Council pledges to cover cost of BMX track reconstruction

Indoor facility construction set for the fall; city to cover any costs from BMX track modifications

City council voted to cover the cost of rebuilding a portion of the BMX track that will be displaced due to pending construction of an indoor sports facility at Balment Park.

Council also accepted an offer from the Kootenay East Youth Soccer Association which promised to provide $10,000 in funding or in-kind services to rebuild the BMX track.

The discussion was sparked by a submitted letter from KEYSA that responded to a draft License of Occupation — the necessary legal document that will permit the use of the parkspace for the indoor facility.

Determining the costs of reconstructing the BMX track and the ensuing responsibility for covering that cost was the last outstanding issue, according to city staff. The dollar figure for rebuilding the track is still under debate.

Councillor Ron Popoff put forward a motion to accept KEYSA’s offer and resolve the final License of Occupation issues, while Councillor Mike Peabody amended the motion to ensure that the city would bear the cost of reconstructing the BMX track.

“The window is closing, the window is already at the last hour for when the contractors and KEYSA can move forward to get this in the ground this year,” said Popoff.

Council voted earlier this year to offer land at Balment Park in between the BMX track and the Cranbrook Curling Centre for the indoor facility.

Mayor Lee Pratt, the lone vote against Popoff’s motion, expressed his frustration with the process, noting that KEYSA had turned down a location at Moir Park and argued that the Balment Park location inconveniences parking at Western Financial Place and the Cranbrook Curling Centre, and displaces the Sam Steele Society and the BMX park users.

Pratt also said he wants to see the BMX track reconstructed before any work begins with the indoor sports facility.

“I cannot emphasize enough to self-interest groups of Cranbrook that we do not, as a city, operate on their timelines,” Pratt said. “We operate on our timelines that gives us the time to do our due diligence and make sure that we’ve done our homework before we jump into something without knowing the full costs and ramifications.”

“I’m not against the project; I’m against proceeding with the project not knowing what the costs are and who’s going to pay for it.”

Councillor Norma Blissett said that when it comes to costs to the taxpayer, the only issue is covering the reconstruction of the BMX track.

“With regard to the cost, what we’re talking about is the cost of moving the BMX track, not the cost of building the facility, not the cost of running the facility,” Blissett said. “That is under KEYSA’s purview to look after that. Taxpayers are not under any obligation to subsidize that facility.

“…This is a facility we’re not paying for. All we’re talking about is moving the BMX track.”

Peabody highlighted the work of the BMX group that fundraised and built the track.

“The BMX track is basically a gift that people fundraised for and gave to our city and the KEYSA sports dome is exactly the same thing,” Peabody said. “It’s a gift we’re going to get and it’s going to benefit all of our community.”
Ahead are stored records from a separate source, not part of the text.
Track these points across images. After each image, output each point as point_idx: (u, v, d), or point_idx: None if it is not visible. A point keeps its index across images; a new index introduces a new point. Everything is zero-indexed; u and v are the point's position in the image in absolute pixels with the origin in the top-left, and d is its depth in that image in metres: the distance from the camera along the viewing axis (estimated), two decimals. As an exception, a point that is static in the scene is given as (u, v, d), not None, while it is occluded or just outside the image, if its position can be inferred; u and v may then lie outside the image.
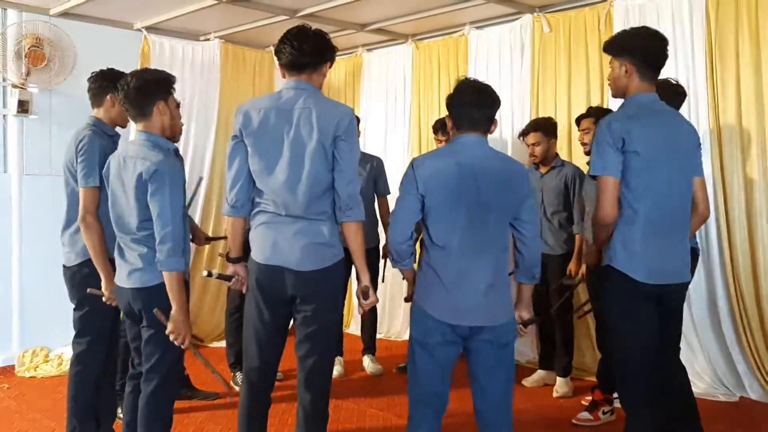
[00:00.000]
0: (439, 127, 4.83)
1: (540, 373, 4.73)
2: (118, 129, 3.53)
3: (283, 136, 2.72)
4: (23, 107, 5.04)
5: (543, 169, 4.54)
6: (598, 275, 3.09)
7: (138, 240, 2.85)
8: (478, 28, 5.67)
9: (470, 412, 2.76)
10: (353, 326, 6.14)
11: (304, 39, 2.78)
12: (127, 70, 5.36)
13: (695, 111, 4.52)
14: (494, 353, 2.62)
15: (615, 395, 3.80)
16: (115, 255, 3.00)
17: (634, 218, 2.75)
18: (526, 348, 5.32)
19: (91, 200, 3.23)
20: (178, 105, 3.15)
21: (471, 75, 5.60)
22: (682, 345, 4.55)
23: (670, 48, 4.62)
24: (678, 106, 3.43)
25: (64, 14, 5.21)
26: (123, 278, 2.93)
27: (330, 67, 2.90)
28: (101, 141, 3.29)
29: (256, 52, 6.39)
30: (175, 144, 3.15)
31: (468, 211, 2.57)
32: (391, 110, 6.33)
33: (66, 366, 5.04)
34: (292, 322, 2.94)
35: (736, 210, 4.38)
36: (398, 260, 2.73)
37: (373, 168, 4.85)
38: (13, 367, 5.02)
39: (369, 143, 6.37)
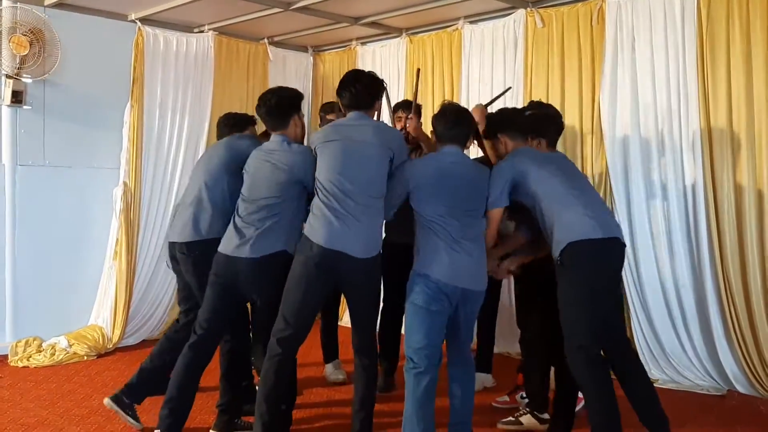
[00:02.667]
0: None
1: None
2: None
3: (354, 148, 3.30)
4: (17, 98, 5.01)
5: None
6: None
7: (269, 216, 3.35)
8: (471, 22, 5.69)
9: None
10: (346, 318, 6.15)
11: (356, 84, 3.40)
12: (122, 62, 5.45)
13: (685, 109, 4.55)
14: (470, 315, 3.32)
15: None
16: (237, 229, 3.37)
17: None
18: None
19: None
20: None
21: (464, 69, 5.67)
22: (671, 337, 4.66)
23: (662, 44, 4.68)
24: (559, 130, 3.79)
25: (59, 5, 5.19)
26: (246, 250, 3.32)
27: (381, 100, 3.56)
28: None
29: (250, 45, 6.39)
30: None
31: (448, 201, 3.20)
32: (384, 104, 6.30)
33: (58, 356, 5.07)
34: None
35: (726, 207, 4.40)
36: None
37: None
38: (6, 356, 5.01)
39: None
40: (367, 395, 3.35)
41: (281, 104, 3.45)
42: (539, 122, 3.62)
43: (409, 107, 4.87)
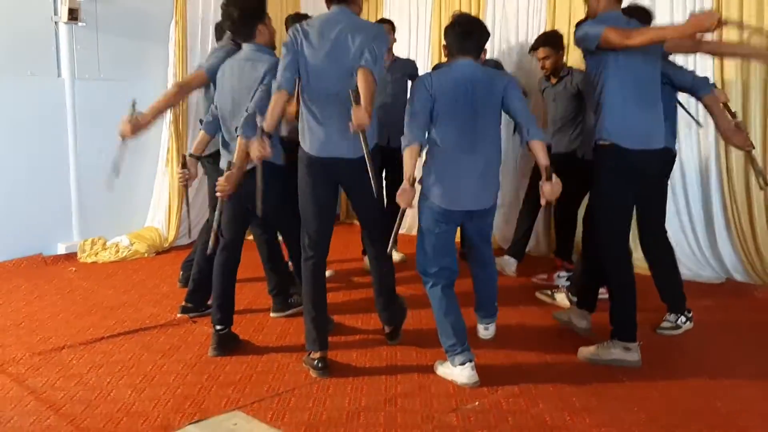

KEYSA has been fundraising for facility over the last two years and has secured roughly $1 million in donations and grants for construction that is set to being in the fall.

The facility will be an air-supported dome that features 2,600 square metres of indoor heated floor space on artificial turf that can cater to a number of different sports besides soccer, such as baseball, lacrosse and football.